Obama, the Man of the XXI century

We have had the privilege, my family and I, to be witnesses and humble participants in a historic event: Barack Obama’s victory for the United States presidency. For all of us who supported him, there is a profound sensation that it wasn’t just about fighting to change the disastrous policies of the last 8 years, there was something more. Several months back, when Obama was still battling in the primaries for the Democratic nomination, a Venezuelan friend of mine said that numerous people had told him there was no hope that the “colored one” would win.

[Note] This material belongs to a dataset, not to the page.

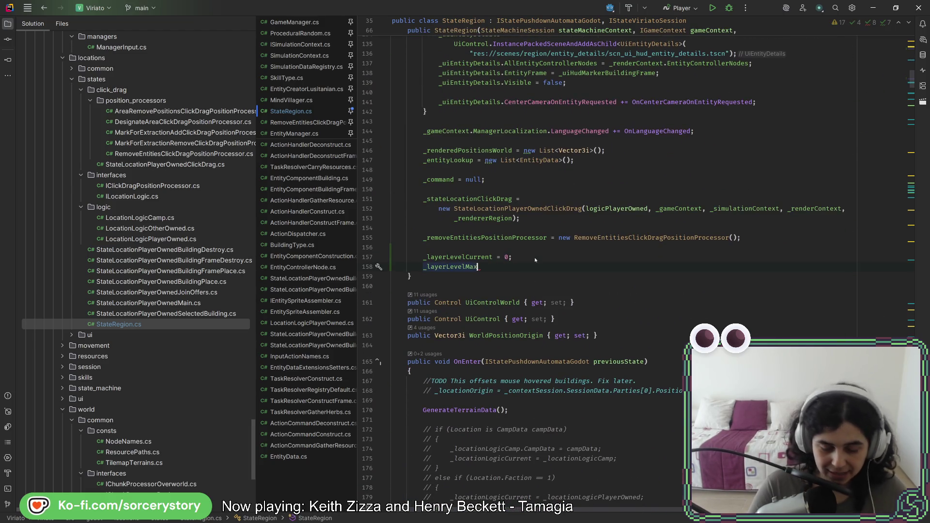
type(" = 0;")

I then responded that the Obama phenomenon wasn’t simply another candidacy, but that behind him a social process was being expressed, which grew exponentially and went beyond the circumstantial to become historical.
Obama made history almost from the moment he became a presidential pre-candidate with possibilities because, against all odds – being African-American, with a name strange to the culture and roots of the nation, born to an African father, and raised in different parts of the world – he was able to capture a longing for hope and change of a massive sector of the American people; the most dynamic, cosmopolitan, universal sector of the American people; maybe, I dare say, the seed of the new citizens of the XXI century, whose voices and expectations were drowned after the attacks of 9/11 and the deep regression of civilization and reason that followed in almost every sphere of the country, brought about by terrorism and by the fear planted by the government.
Barack Obama has been elected president during a clear state of national and global hecatomb and degradation. The process that has led him to power has counted on the vanguard of youth and citizenry for whom the values of democracy, liberty, peace, the sense of universality, human rights, and caring for our planet’s climate, are an indispensable part of the fight for a better future. It is the drive to change the disastrous path that our XXI century has taken. It is a lamplight only, the attempt of a beginning; but voiced out loud firmly and with strength.
The tears of African-Americans that last night cried out their happiness, are tears that carry with them the certainty that a new world has been born. Only 53 years ago they could not sit as equals along a white man on a bus, or attend the same schools. Today, millions of Whites, Blacks, Latinos, Asians, and Natives, united as one being, deposited their vote and trust upon a man, not caring about the color of his skin. His daughters will now live in the White House. This alone doesn’t do away with racists, but they are now, more than ever, an expression of the past, of incomprehension, of cultural stagnation and ignorance. The new citizen of the XXI century has prevailed.
The man that will govern our country is the most global of presidents that the United States has had. He seems to be a synthesis of cultures, races, religions. The new citizen of the XXI century has prevailed.
Nothing is guaranteed. Now it is President Obama’s turn to confront the enormous obstacles of the current world we live in. We will probably still suffer some more. There will be new sacrifices. We hope and expect to count on this nation’s government to provide us with the fertilizer and the machinery to plant our future and steer the path of the century.